┌─ Excerpted passage

Know What I’m Thankful for This Thanksgiving? Not Getting Chickenpox…

Recently, there’s been an outbreak of a disease not often seen in the news… chickenpox. As of last week, 36 children at a small private school in North Carolina have come down with the disease.

This represents North Carolina’s worst chickenpox outbreak since the vaccine became available more than 2 decades ago. Since its approval in 1995, the vaccine has significantly reduced the number of chickenpox cases – a disease that once affected more than  90% of Americans. Additionally, the site of the outbreak, the Asheville Waldorf School, is a private school where 68% of incoming kindergartners have at least one religious vaccine exemption.

What’s the big deal with chickenpox?

While many know chickenpox as a nuisance disease, for some it is much more serious. Prior to the vaccine, chickenpox caused an estimated 4 million cases, 10,000 hospitalizations, and 100-150 deaths per year in the US. Since the 2 dose schedule was implemented, with one dose at 12-15 months and a second at 4-6 years, the incidence of chickenpox has decreased 9-10 fold.

According to the CDC’s estimates, the chickenpox vaccine has prevented over 80 million cases, 207,000 hospitalizations, and 2,300 deaths since its licensing in 1995.

But why the hasn’t the chickenpox vaccine completely eliminated the disease? The vaccine is ~90% effective. Because two doses don’t guarantee protection, the vaccine requires high levels of population uptake in order to reach herd immunity levels. Unfortunately, chickenpox vaccination is often regarded as ‘optional’, especially with rising anti-vaccine sentiment.

Why was the Asheville Waldorf School so susceptible to an outbreak?

(1) North Carolina is one of 47 states which allows non-medical (i.e. religious) vaccine exemption waivers, with the state statute reading: “if the bona fide religious beliefs of an adult or the parent, guardian or person in loco parentis of a child are contrary to the immunization requirements contained in this Part, the adult or the child shall be exempt from the requirements.”

└─

**Exercise instructions**
- A) The chickenpox article cites the CDC's estimates of what the vaccine has prevented since its licensing in 1995. List each of those figures along with what it counts.
- B) Repeat the chickenpox article word for word, from "According to the" up to and including "rising anti-vaccine sentiment.".

┌─ Provided data

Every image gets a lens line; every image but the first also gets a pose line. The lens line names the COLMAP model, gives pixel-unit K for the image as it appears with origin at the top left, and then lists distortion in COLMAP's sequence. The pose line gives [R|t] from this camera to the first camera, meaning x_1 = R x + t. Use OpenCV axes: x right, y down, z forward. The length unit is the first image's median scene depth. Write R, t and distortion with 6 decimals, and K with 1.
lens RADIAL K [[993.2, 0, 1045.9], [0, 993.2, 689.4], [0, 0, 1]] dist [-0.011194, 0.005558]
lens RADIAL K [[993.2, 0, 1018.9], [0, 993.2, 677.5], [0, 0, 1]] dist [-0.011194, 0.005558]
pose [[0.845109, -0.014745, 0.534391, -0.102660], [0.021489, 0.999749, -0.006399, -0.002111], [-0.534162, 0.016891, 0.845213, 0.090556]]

└─

**Answers to the problems**
- A)
- Over 80 million cases
- 207,000 hospitalizations
- 2,300 deaths

- B)
According to the CDC’s estimates, the chickenpox vaccine has prevented over 80 million cases, 207,000 hospitalizations, and 2,300 deaths since its licensing in 1995.

But why the hasn’t the chickenpox vaccine completely eliminated the disease? The vaccine is ~90% effective. Because two doses don’t guarantee protection, the vaccine requires high levels of population uptake in order to reach herd immunity levels. Unfortunately, chickenpox vaccination is often regarded as ‘optional’, especially with rising anti-vaccine sentiment.